The primary selling point is that factories operated by Optimus bots can achieve a new level of automation productivity. But a bigger goal concerns the labor industry. Should Tesla begin commercializing Optimus, humanoid robotics have an opportunity to upend manufacturing, logistics, retail, and more.
While a world integrated with humanoid robots may feel akin to science fiction, it’s worth noting that many other AI enterprises are also investing in the technology. For example, Nvidia joined Jeff Bezos and Intel earlier this year in a $675 million funding round for a start-up called Figure AI, which competes with Tesla’s Optimus. Moreover, ChatGPT developer OpenAI is invested in both Figure AI and an android start-up 1X.
Goldman Sachs forecasts a $38 billion addressable market for humanoid robotics by 2035. I wouldn’t sleep on this opportunity given Tesla’s early entrance in the space. Furthermore, with a $42 trillion labor market, Tesla has a greenfield opportunity to leverage robotics by augmenting its core car business and expanding outside of EV production.
A billion miles of data and counting
Another opportunity where AI can play a role for Tesla is autonomous driving. There are a lot of companies investing in self-driving capabilities, but not many have made measurable progress.
Over the last several months, a subsidiary of General Motors called Cruise faced significant hurdles in its autonomous driving roadmap.
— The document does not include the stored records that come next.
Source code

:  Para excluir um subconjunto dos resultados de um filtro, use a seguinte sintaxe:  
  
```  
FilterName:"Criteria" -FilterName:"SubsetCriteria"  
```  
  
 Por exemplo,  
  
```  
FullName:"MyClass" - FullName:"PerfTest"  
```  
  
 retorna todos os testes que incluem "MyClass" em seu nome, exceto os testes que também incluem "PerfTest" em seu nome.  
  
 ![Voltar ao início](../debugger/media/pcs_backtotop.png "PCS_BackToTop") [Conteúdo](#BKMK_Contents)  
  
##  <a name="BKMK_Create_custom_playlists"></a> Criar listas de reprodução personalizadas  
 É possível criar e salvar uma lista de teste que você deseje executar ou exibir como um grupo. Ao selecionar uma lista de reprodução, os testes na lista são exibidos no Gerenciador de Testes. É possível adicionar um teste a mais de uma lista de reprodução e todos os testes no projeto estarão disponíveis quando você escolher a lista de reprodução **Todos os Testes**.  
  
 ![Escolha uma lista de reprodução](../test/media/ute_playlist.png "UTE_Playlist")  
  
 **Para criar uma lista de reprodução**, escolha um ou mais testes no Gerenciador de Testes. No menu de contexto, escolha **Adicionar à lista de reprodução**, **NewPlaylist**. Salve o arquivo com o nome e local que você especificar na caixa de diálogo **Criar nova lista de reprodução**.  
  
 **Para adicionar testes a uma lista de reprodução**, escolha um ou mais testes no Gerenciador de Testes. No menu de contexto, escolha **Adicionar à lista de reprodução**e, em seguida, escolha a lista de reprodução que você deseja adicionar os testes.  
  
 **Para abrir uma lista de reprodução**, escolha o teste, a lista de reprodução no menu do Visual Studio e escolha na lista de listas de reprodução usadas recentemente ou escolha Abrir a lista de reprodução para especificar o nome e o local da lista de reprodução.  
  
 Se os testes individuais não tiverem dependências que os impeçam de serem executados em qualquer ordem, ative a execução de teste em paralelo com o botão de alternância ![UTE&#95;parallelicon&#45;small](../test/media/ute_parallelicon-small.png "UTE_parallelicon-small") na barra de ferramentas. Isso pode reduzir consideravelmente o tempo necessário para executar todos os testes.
By contrast, Alphabet’s self-driving car business Waymo has attracted the likes of Uber for potential partnerships down the road.
But with more than 1 billion miles of data collected, Tesla has an edge over the competition. The company is the undisputed leader in self-driving data collection, which it uses to hone and train its autonomous driving software models.
Right now, Tesla stock trades at price-to-sales (P/S) ratio of just 5.9 — the second lowest among the Magnificent Seven. With shares down 34% so far in 2024, it’s hard to imagine things getting much worse.
Long-term investors should not discount the AI vision Tesla is creating beyond selling cars. The company is very much in the midst of the AI revolution — but with all eyes on car sales, investors are overlooking Tesla’s long-term opportunities. I think now is a terrific time to scoop up shares and buy the dip in Tesla stock.